A promise to launch a new long-term Single Housing Infrastructure Fund to unlock new homes in “high demand” areas across the country by funding the provision of strategic infrastructure and assembling land for development;

Extension of the Affordable Homes Programme with a new, multi-year settlement of £12.2 billion (an additional £9.5 billion); and

A £400 million fund for Mayoral Combined Authorities and “pro-development councils” for development on brownfield land.

Further points of interest in terms of housing and development are expected to follow. Planning reforms are due to be announced by the Housing Secretary today (Thursday 12th March) to ‘bring the planning system into the 21st century’. The Budget Report expands further, saying that these reforms will address land availability, and aim to ‘improve the capacity, capability and performance of Local Planning Authorities (LPAs) to accelerate the development process’. It is noted that there will be a stricter approach taken to the release of land for development and “greater government intervention”. A Planning White Paper in the spring is also announced.

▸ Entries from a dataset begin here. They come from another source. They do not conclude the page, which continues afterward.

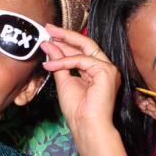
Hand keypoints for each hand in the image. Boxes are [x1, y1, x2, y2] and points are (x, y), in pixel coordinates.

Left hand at [41, 25, 119, 155]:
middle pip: (86, 44)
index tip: (49, 36)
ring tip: (47, 42)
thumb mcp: (64, 83)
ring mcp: (108, 69)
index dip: (65, 42)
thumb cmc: (78, 112)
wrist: (87, 127)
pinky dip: (65, 62)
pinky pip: (82, 60)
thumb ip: (59, 64)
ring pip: (85, 48)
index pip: (81, 51)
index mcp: (95, 72)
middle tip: (49, 28)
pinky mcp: (107, 72)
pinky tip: (51, 65)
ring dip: (63, 44)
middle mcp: (104, 68)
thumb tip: (50, 46)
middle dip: (66, 35)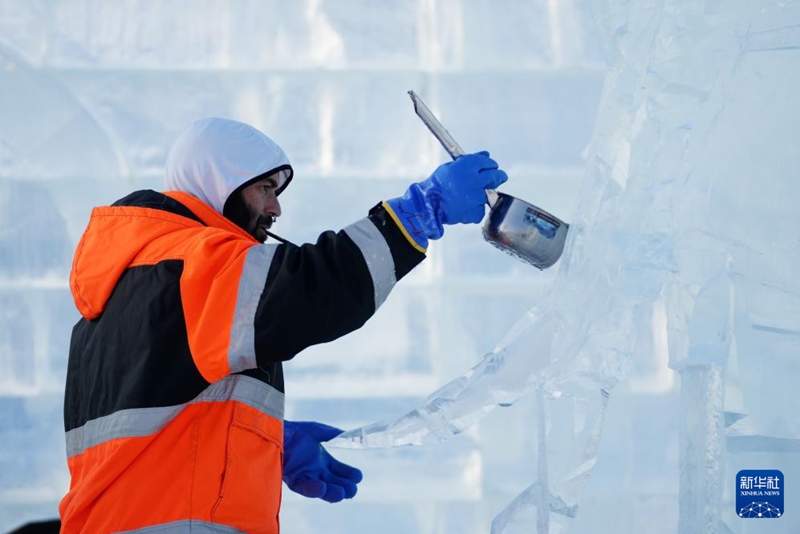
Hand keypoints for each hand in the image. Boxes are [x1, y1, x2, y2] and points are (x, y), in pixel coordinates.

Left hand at [283, 421, 362, 502]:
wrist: (274, 430)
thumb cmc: (293, 430)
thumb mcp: (316, 431)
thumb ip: (332, 434)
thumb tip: (349, 435)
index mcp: (321, 460)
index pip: (339, 471)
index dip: (349, 475)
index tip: (358, 477)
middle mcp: (314, 470)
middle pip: (332, 483)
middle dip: (343, 487)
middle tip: (353, 490)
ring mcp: (303, 475)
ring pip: (320, 488)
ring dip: (331, 492)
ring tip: (342, 493)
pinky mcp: (290, 478)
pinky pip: (302, 486)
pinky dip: (313, 488)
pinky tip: (322, 487)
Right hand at [385, 151, 507, 248]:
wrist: (428, 204)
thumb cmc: (437, 184)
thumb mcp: (451, 166)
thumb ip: (471, 160)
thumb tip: (485, 154)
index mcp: (468, 166)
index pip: (488, 162)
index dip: (490, 164)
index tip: (490, 167)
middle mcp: (476, 180)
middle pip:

Housing aside, the Chancellor announced £600 billion worth of funding for key infrastructure including charging hubs and other green transport solutions, along with investment in strategic roads motorways totalling £27 billion, and in railways. Business rates were also addressed – for further information see yesterday’s Passle post from Josh Myerson.

Clearly the government’s focus is in the right place. We’re now looking forward to future updates that focus more on how these changes will be brought forward and how quickly they can start to come into effect.